Nove anni dopo, in antitesi all’Onu che fece un’ispezione negativa, Bush figlio bombardò Baghdad iniziando una guerra che ancora oggi ha lasciato miseria, malattie, distruzione. Una guerra inutile, per giunta fibrillando l’intera area mediorientale. Che cosa voglio dire? Noi eravamo governi atlantici, ma non avevamo alcuna difficoltà a spiegare agli americani che certe cose bisogna farle in determinate maniere. Oggi Macron sta tentando di salvare la Francia a insaputa dei francesi, però lo fa in maniera talmente sbagliata sul piano politico che si è trovato la Francia contro. Non contano tanto i due anni in più di età pensionabile, quanto la gestione politica che è venuta meno, perché Macron non è un politico ma un finanziere di livello. Non a caso è attratto dalla grandeur francese e dal protagonismo internazionale.

Come si legano le mosse geopolitiche del governo Meloni tarate sull’atlantismo alla ripresa economica e soprattutto alle nuove sfide internazionali?
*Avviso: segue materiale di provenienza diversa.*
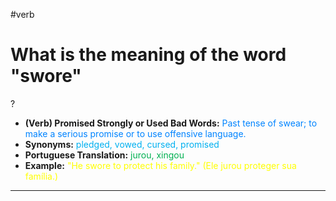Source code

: #verb

# What is the meaning of the word "swore"
?
* **(Verb) Promised Strongly or Used Bad Words:** <span style="color:rgb(0, 132, 255)">Past tense of swear; to make a serious promise or to use offensive language.</span>
* **Synonyms:** <span style="color:rgb(0, 176, 240)">pledged, vowed, cursed, promised</span>
* **Portuguese Translation:** <span style="color:rgb(0, 176, 80)">jurou, xingou</span>
* **Example:** <span style="color:rgb(255, 255, 0)">"He swore to protect his family." (Ele jurou proteger sua família.)</span>
---
<!--SR:!2025-06-25,10,270-->
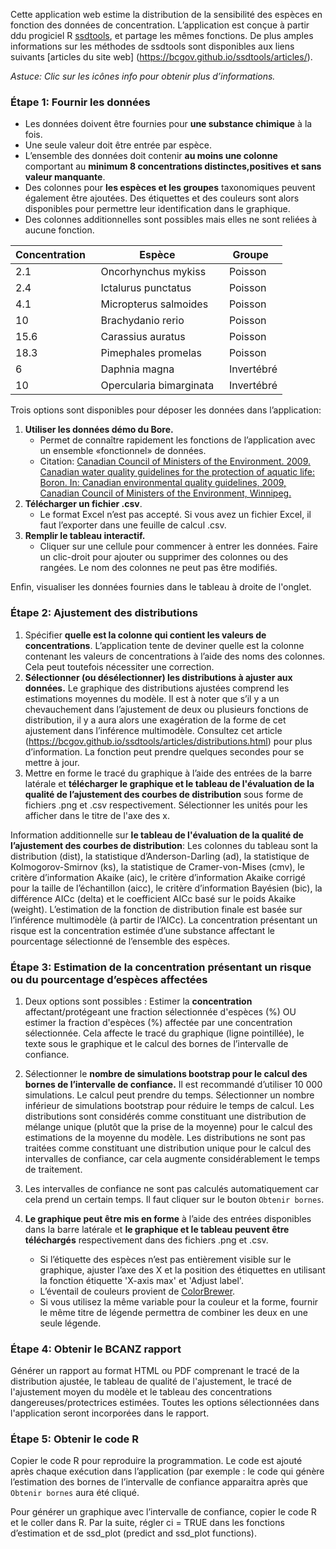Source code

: Cette application web estime la distribution de la sensibilité des espèces en fonction des données de concentration. L’application est conçue à partir ddu progiciel R [ssdtools](https://github.com/bcgov/ssdtools), et partage les mêmes fonctions. De plus amples informations sur les méthodes de ssdtools sont disponibles aux liens suivants [articles du site web] (https://bcgov.github.io/ssdtools/articles/).

*Astuce: Clic sur les icônes info pour obtenir plus d’informations.*

### Étape 1: Fournir les données

* Les données doivent être fournies pour **une substance chimique** à la fois.
* Une seule valeur doit être entrée par espèce. 
* L’ensemble des données doit contenir **au moins une colonne** comportant au **minimum 8 concentrations distinctes,positives et sans valeur manquante**.
* Des colonnes pour **les espèces et les groupes** taxonomiques peuvent également être ajoutées. Des étiquettes et des couleurs sont alors disponibles pour permettre leur identification dans le graphique. 
* Des colonnes additionnelles sont possibles mais elles ne sont reliées à aucune fonction. 

<center>

Concentration&nbsp;&nbsp; | Espèce&nbsp;&nbsp; | Groupe &nbsp;
--- | --- | ---
2.1 | Oncorhynchus mykiss &nbsp; | Poisson
2.4 | Ictalurus punctatus &nbsp;| Poisson 
4.1 | Micropterus salmoides &nbsp;| Poisson
10  | Brachydanio rerio &nbsp;| Poisson
15.6 | Carassius auratus &nbsp;| Poisson
18.3 | Pimephales promelas &nbsp;| Poisson
6 | Daphnia magna &nbsp;| Invertébré
10 | Opercularia bimarginata &nbsp;| Invertébré

</center>

Trois options sont disponibles pour déposer les données dans l’application:

1. **Utiliser les données démo du Bore.**
    - Permet de connaître rapidement les fonctions de l’application avec un ensemble «fonctionnel» de données.
    - Citation: [Canadian Council of Ministers of the Environment. 2009. Canadian water quality guidelines for the protection of aquatic life: Boron. In: Canadian  environmental  quality guidelines, 2009, Canadian Council of  Ministers of the Environment, Winnipeg.](http://ceqg-rcqe.ccme.ca/download/en/324/)
2. **Télécharger un fichier .csv**.
    - Le format Excel n’est pas accepté. Si vous avez un fichier Excel, il faut l’exporter dans une feuille de calcul .csv.
3. **Remplir le tableau interactif.**
    - Cliquer sur une cellule pour commencer à entrer les données. Faire un clic-droit pour ajouter ou supprimer des colonnes ou des rangées. Le nom des colonnes ne peut pas être modifiés. 

Enfin, visualiser les données fournies dans le tableau à droite de l'onglet.

### Étape 2: Ajustement des distributions 

1. Spécifier **quelle est la colonne qui contient les valeurs de concentrations**. L’application tente de deviner quelle est la colonne contenant les valeurs de concentrations à l’aide des noms des colonnes. Cela peut toutefois nécessiter une correction. 
2. **Sélectionner (ou désélectionner) les distributions à ajuster aux données.** Le graphique des distributions ajustées comprend les estimations moyennes du modèle. Il est à noter que s’il y a un chevauchement dans l’ajustement de deux ou plusieurs fonctions de distribution, il y a aura alors une exagération de la forme de cet ajustement dans l’inférence multimodèle. Consultez cet article (https://bcgov.github.io/ssdtools/articles/distributions.html) pour plus d’information.  La fonction peut prendre quelques secondes pour se mettre à jour. 
3. Mettre en forme le tracé du graphique à l’aide des entrées de la barre latérale et **télécharger le graphique et le tableau de l'évaluation de la qualité de l’ajustement des courbes de distribution** sous forme de fichiers .png et .csv respectivement. Sélectionner les unités pour les afficher dans le titre de l'axe des x.

Information additionnelle sur **le tableau de l'évaluation de la qualité de l’ajustement des courbes de distribution**:
Les colonnes du tableau sont la distribution (dist), la statistique d’Anderson-Darling (ad), la statistique de Kolmogorov-Smirnov (ks), la statistique de Cramer-von-Mises (cmv), le critère d’information Akaike (aic), le critère d’information Akaike corrigé pour la taille de l’échantillon (aicc), le critère d’information Bayésien (bic), la différence AICc (delta) et le coefficient AICc basé sur le poids Akaike (weight). L’estimation de la fonction de distribution finale  est basée sur l’inférence multimodèle (à partir de l’AICc). La concentration présentant un risque est la concentration estimée d’une substance affectant le pourcentage sélectionné de l’ensemble des espèces.

### Étape 3: Estimation de la concentration présentant un risque ou du pourcentage d’espèces affectées
1. Deux options sont possibles : Estimer la **concentration** affectant/protégeant une fraction sélectionnée d'espèces (%) OU estimer la fraction d'espèces (%) affectée par une concentration sélectionnée. Cela affecte le tracé du graphique (ligne pointillée), le texte sous le graphique et le calcul des bornes de l’intervalle de confiance.

2. Sélectionner le **nombre de simulations bootstrap pour le calcul des bornes de l’intervalle de confiance.** Il est recommandé d’utiliser 10 000 simulations. Le calcul peut prendre du temps.  Sélectionner un nombre inférieur de simulations bootstrap pour réduire le temps de calcul. Les distributions sont considérés comme constituant une distribution de mélange unique (plutôt que la prise de la moyenne) pour le calcul des estimations de la moyenne du modèle. Les distributions ne sont pas traitées comme constituant une distribution unique pour le calcul des intervalles de confiance, car cela augmente considérablement le temps de traitement.

3. Les intervalles de confiance ne sont pas calculés automatiquement car cela prend un certain temps. Il faut cliquer sur le bouton `Obtenir bornes`.
4. **Le graphique peut être mis en forme** à l’aide des entrées disponibles dans la barre latérale et **le graphique et le tableau peuvent être téléchargés** respectivement dans des fichiers .png et .csv.
    - Si l’étiquette des espèces n’est pas entièrement visible sur le graphique, ajuster l’axe des X et la position des étiquettes en utilisant la fonction étiquette 'X-axis max' et 'Adjust label'.
    - L’éventail de couleurs provient de [ColorBrewer](http://colorbrewer2.org/#type=sequential&scheme=BuGn&n=3).
    - Si vous utilisez la même variable pour la couleur et la forme, fournir le même titre de légende permettra de combiner les deux en une seule légende. 

### Étape 4: Obtenir le BCANZ rapport
Générer un rapport au format HTML ou PDF comprenant le tracé de la distribution ajustée, le tableau de qualité de l'ajustement, le tracé de l'ajustement moyen du modèle et le tableau des concentrations dangereuses/protectrices estimées. Toutes les options sélectionnées dans l'application seront incorporées dans le rapport.

### Étape 5: Obtenir le code R

Copier le code R pour reproduire la programmation. Le code est ajouté après chaque exécution dans l’application (par exemple : le code qui génère l’estimation des bornes de l’intervalle de confiance apparaitra après que `Obtenir bornes` aura été cliqué.  

Pour générer un graphique avec l’intervalle de confiance, copier le code R et le coller dans R. Par la suite, régler ci = TRUE dans les fonctions d’estimation et de ssd_plot (predict and ssd_plot functions). 
 


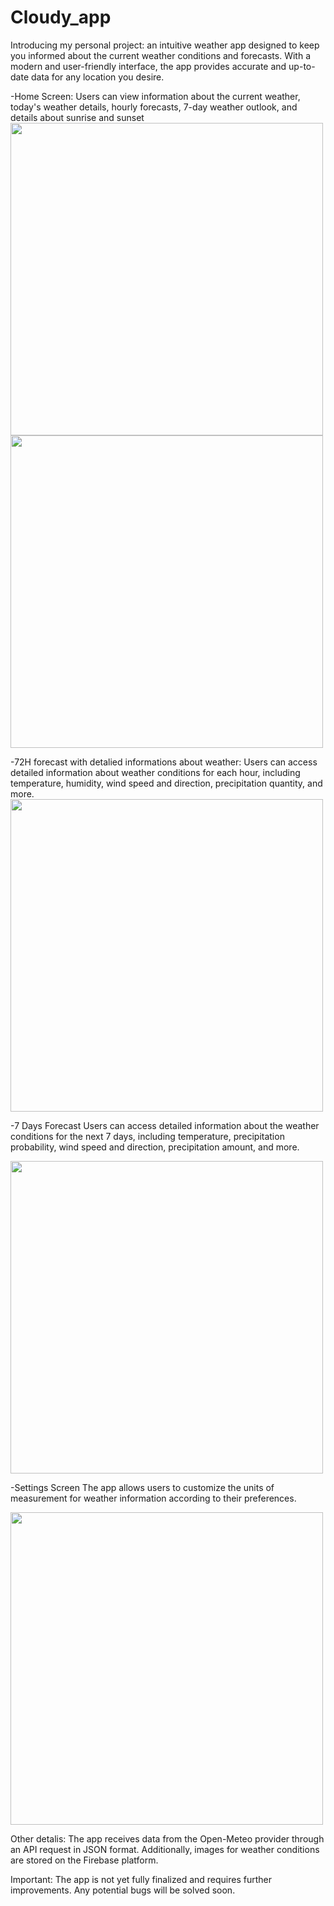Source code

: 
# Cloudy_app
Introducing my personal project: an intuitive weather app designed to keep you informed about the current weather conditions and forecasts. With a modern and user-friendly interface, the app provides accurate and up-to-date data for any location you desire.



-Home Screen:
Users can view information about the current weather, today's weather details, hourly forecasts, 7-day weather outlook, and details about sunrise and sunset
<br>
<img src="https://firebasestorage.googleapis.com/v0/b/cloudy-app-63db4.appspot.com/o/github%20images%2FScreenshot_20231104_131222.png?alt=media&token=8b12579b-843e-4a8a-86a1-f99efda33cd9&_gl=1*fyxcwi*_ga*MTI2OTMwMDgzMi4xNjg3NzU5ODk1*_ga_CW55HF8NVT*MTY5OTA5Njc3MS4yOC4xLjE2OTkwOTc4NjUuMjkuMC4w" width="500"/>
<br>
<img src="https://firebasestorage.googleapis.com/v0/b/cloudy-app-63db4.appspot.com/o/github%20images%2FScreenshot_20231104_131300.png?alt=media&token=36002861-be26-41cd-b4f4-058d7b8a64b9&_gl=1*1wrw5na*_ga*MTI2OTMwMDgzMi4xNjg3NzU5ODk1*_ga_CW55HF8NVT*MTY5OTA5Njc3MS4yOC4xLjE2OTkwOTgxMjYuNTcuMC4w" width="500"/>
<br>


-72H forecast with detalied informations about weather:
 Users can access detailed information about weather conditions for each hour, including temperature, humidity, wind speed and direction, precipitation quantity, and more.
<img src="https://firebasestorage.googleapis.com/v0/b/cloudy-app-63db4.appspot.com/o/github%20images%2FScreenshot_20231104_131348.png?alt=media&token=0ac0a40e-e33b-4e7c-9de9-0e290bb92af7&_gl=1*1my8kon*_ga*MTI2OTMwMDgzMi4xNjg3NzU5ODk1*_ga_CW55HF8NVT*MTY5OTA5Njc3MS4yOC4xLjE2OTkwOTgzMTkuNjAuMC4w" width="500"/>
<br>

-7 Days Forecast
Users can access detailed information about the weather conditions for the next 7 days, including temperature, precipitation probability, wind speed and direction, precipitation amount, and more.

<img src="https://firebasestorage.googleapis.com/v0/b/cloudy-app-63db4.appspot.com/o/github%20images%2FScreenshot_20231104_131418.png?alt=media&token=b943854a-04f3-404e-b9c8-4f797bb64985&_gl=1*17jsjcf*_ga*MTI2OTMwMDgzMi4xNjg3NzU5ODk1*_ga_CW55HF8NVT*MTY5OTA5Njc3MS4yOC4xLjE2OTkwOTgzNzguMS4wLjA." width="500"/>
<br>

-Settings Screen
The app allows users to customize the units of measurement for weather information according to their preferences.

<img src="https://firebasestorage.googleapis.com/v0/b/cloudy-app-63db4.appspot.com/o/github%20images%2FScreenshot_20231104_131434.png?alt=media&token=7aadad4b-7d1d-474f-8337-8c78456bd01b&_gl=1*ynura0*_ga*MTI2OTMwMDgzMi4xNjg3NzU5ODk1*_ga_CW55HF8NVT*MTY5OTA5Njc3MS4yOC4xLjE2OTkwOTg0MzIuOC4wLjA." width="500"/>
<br>

Other detalis:
The app receives data from the Open-Meteo provider through an API request in JSON format. 
Additionally, images for weather conditions are stored on the Firebase platform.

<p>Important: The app is not yet fully finalized and requires further improvements. Any potential bugs will be solved soon. </p>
Osservo che dovendo investire circa 200 miliardi di Pnrr in quattro anni potremmo addirittura non crescere: negli anni successivi avremo problemi ancora maggiori. Di contro è chiaro a tutti che si rende necessaria una crescita alimentata da investimenti strutturali e permanenti. Riporto un dato del passato, credo molto utile: negli anni 80 noi avevamo una spesa in conto capitale tra il 4 e il 5% del prodotto interno lordo. Dal 1994 questa spesa si è ridotta tra il 2 e il 3%: due punti in meno di investimenti per trent’anni portano ad una cifra elevatissima di mancati investimenti. Ovvio che poi si giunge ad una crescita dello 0,8%. Un taglio presente anche nel bilancio dell’anno scorso approvato da Draghi. Non ne usciremo mai da questa spirale perché abbiamo una ripresa drogata, un aumento del debito e naturalmente un’inflazione legata al costo energetico di un mercato che non sapeva regolare.

Come intervenire?

Immaginare una rivisitazione delle regole che presiedono i mercati finanziari. Non possiamo consentire che ci siano mercati finanziari delle materie prime, che sono la vita del mondo, completamente deregolamentati, parimenti non è possibile che l’utile delle imprese manifatturiere o dei servizi venga tassato per oltre il 30%. Questo è il tema portante, perché tutto si è modificato da quando il capitalismo internazionale è stato egemonizzato della finanza rispetto all’attività dell’economia reale. È possibile correggere strumenti di mercato che sono politiche fiscali e politiche normative? Senza un’azione seria, continueremo ad avere debito e scarsa crescita.